In UK state education, teacher attrition is a growing crisis. The Department for Education (DfE) propagates fairytales of awestruck pupils and passionate teachers through its website, however a significant number (of both teachers and pupils) are becoming disenchanted, with many teachers burning out and eventually quitting the profession.

The current overarching educational strategy to deal with this appears to primarily be a turnover of teachers where ‘broken’ ones are swiftly replaced by newer models. In an increasingly complex environment this leads to what Ritzer refers to as the irrationality of rationalisation; a state where efficiency is no longer analogous with effectiveness. Overly simplistic and superficially plausible strategies such as the DfE’s no longer work and create a multitude of new problems.
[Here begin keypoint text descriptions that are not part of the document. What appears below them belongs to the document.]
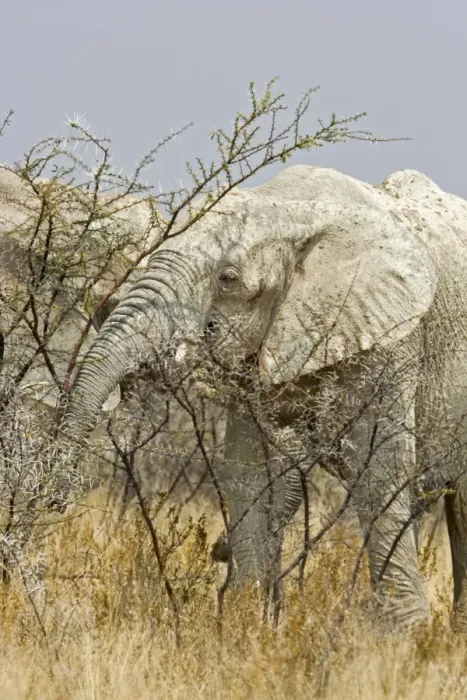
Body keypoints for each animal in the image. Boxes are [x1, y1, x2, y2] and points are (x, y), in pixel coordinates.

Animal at [61, 163, 467, 632]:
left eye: (228, 279)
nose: (59, 499)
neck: (287, 207)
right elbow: (247, 470)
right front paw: (244, 623)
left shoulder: (390, 331)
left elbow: (379, 469)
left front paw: (403, 636)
Generally, when employees experience issues that negatively impact on an organisation’s effectiveness, leaders often centrally determine the problem’s causes, devise a solution and implement it top-down. This invariably involves the creation – to varying degrees – of managerial fiction, often far removed from reality, much like the aforementioned fairytale. These fairytales form dominant ‘happily-ever-after’ narratives, with those who contest them cast as dissenters, who are no longer aligned with the organisation’s values.
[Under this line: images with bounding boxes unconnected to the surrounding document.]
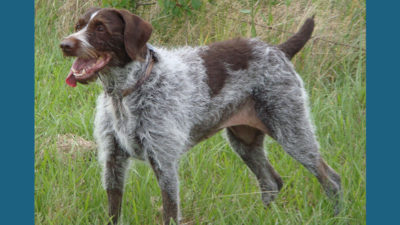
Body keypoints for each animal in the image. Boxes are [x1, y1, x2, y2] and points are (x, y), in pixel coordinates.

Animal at [61, 7, 342, 225]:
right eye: (78, 25)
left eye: (100, 28)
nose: (65, 44)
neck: (128, 91)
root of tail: (278, 49)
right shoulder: (113, 160)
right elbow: (113, 211)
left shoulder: (164, 162)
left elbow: (170, 212)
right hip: (245, 142)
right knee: (271, 182)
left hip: (292, 131)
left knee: (331, 180)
The logic is that consensus of belief in organisational fairytales validates them and they become regarded as truth. Conversely, this often results in high employee turnover, as the underlying causes of the problem remain unattended and unresolved. Successive waves of employees come and go, with those unhappy for legitimate reasons mistakenly identified as ‘problem workers’.

The alternative to promoting fairytales is for leaders to constructively engage employees to define and clarify the causes of their problems by becoming the narrators – sharing their own ‘folktales’. This acknowledges that employees are subject matter experts within their particular environment. Their unscripted stories account for context and provide rich, complex and subtle organisational information. Importantly, they contain variety, differing from – and challenging to – simplistic organisational fairytales.

Within the folktales’ subtle moral narrative there is the potential to find creative solutions to persistent problems. However, it is imperative to listen to stories without prejudging them, which requires courage and vision from leaders who may be under pressure to achieve short-term goals and produce quantifiable data.

Organisations such as Indigogold foster this approach by creating platforms and forums, such as the recent MSc Award that I was pleased to be part of, which encourage and facilitate new and challenging discourses to develop. It is within such forums that innovative, effective and sustainable solutions to a variety of structural problems can be discovered, and they should be heralded as the way forward for many organisations, regardless of sector.